The culture of productivity, the ideology of capitalism, and the mimetic desires of a man in the Anthropocene make boredom an unforgivable sin. Clocking the maximum hours and the hustle mindset of the workers with complete alienation of self (Karl Marx) is the path for proletariats with laptops.

The solitude and idle sitting have become vices and the conditioning of 9 to 5 makes one feel guilty if he/she dares to skip a second. The conscience and self-censorship (Micheal Foucault) will punish us for the sin of wasting time. An alarm goes off with a warning to get back on the track.

In fact, now, collectively as a species, we have become afraid of boredom, as exclaimed by Bertrand Russel in “The Conquest of Happiness”. Instead, the rat race, fueled by corporate lords pushes people into the hedonic treadmill of consumerism to get instant doses of dopamine.

Our busyness which often is forced distracts us from living and solving “Bigger problems of life”. Because only we are conscious of our existence and its drama, it naturally becomes our part-time job if not a full one to solve it.
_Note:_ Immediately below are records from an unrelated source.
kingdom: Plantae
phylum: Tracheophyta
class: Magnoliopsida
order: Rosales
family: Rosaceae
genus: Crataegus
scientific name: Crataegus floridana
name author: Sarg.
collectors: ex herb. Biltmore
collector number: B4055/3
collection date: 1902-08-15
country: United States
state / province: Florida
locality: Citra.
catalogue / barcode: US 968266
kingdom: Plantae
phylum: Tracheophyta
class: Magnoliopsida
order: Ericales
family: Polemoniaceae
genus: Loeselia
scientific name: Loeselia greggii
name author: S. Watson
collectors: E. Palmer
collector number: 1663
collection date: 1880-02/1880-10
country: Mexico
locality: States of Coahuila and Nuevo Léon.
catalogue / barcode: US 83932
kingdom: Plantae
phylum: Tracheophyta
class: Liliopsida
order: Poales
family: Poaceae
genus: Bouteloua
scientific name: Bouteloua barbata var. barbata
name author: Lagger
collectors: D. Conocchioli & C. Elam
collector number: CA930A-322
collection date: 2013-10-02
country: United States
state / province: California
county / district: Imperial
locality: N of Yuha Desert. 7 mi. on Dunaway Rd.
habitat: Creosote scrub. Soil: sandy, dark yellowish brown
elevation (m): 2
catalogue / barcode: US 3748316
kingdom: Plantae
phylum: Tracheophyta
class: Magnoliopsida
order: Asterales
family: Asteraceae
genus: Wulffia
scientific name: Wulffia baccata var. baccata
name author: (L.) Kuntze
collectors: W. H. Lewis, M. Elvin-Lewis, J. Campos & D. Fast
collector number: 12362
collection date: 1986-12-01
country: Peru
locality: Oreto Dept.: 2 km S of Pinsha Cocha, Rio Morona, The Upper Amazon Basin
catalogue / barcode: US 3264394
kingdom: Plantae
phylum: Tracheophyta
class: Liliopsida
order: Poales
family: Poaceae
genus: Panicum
Erich Fromm wrote in “Man for Himself” that man is the only animal for whom his existence is a problem that he has to solve and from which he cannot escape. Only boredom and the process of it all give us a mediocre chance to solve a few existential questions in our life and at the least give us a defining philosophy to live according to his own terms.

That’s why Kierkegaard offers the virtue of “idleness” and Adam Phillips gives his notion of “Fertile Solitude” as necessary for life. It can spur creativity, and mindfulness and unlock profound questions. This is denied to people nowadays.

Walter Benjamin (Illuminations) calls out our allergy to boredom as a particularly perilous affliction of the Information Age. The consequence of it is best put by Bertrand Russell—

“A generation that cannot endure boredom will be a generation in whom every vital impulse slowly withers, as though they were cut flowers in a vase.” No wonder, Ralph Linton laments that all cultural advance derives from the human capacity for being bored.

Boredom offers a tiny space for reflection, and rejuvenation if one can embrace it. Without any pause, the constant stimulations will break us down and we won’t question the same old stuff we have been doing again and again without any reason simply for the sake of it. (Sisyphus Existence) Knowing this, Jews curse someone if they want to with the line—“May you never be bored.”

Boredom, then, needs a closer embrace and we have to put up with it and not treat it as a biblical sin. Boredom is a perfect prequel to new things in our life. It represents our desire to “create” and seek newness and weird things. Kierkegaard says—“The gods were bored; therefore they created human beings.” See, gods are no exception to boredom and humans have come out of it.

Hence, dear Sapiens, surrender to boredom.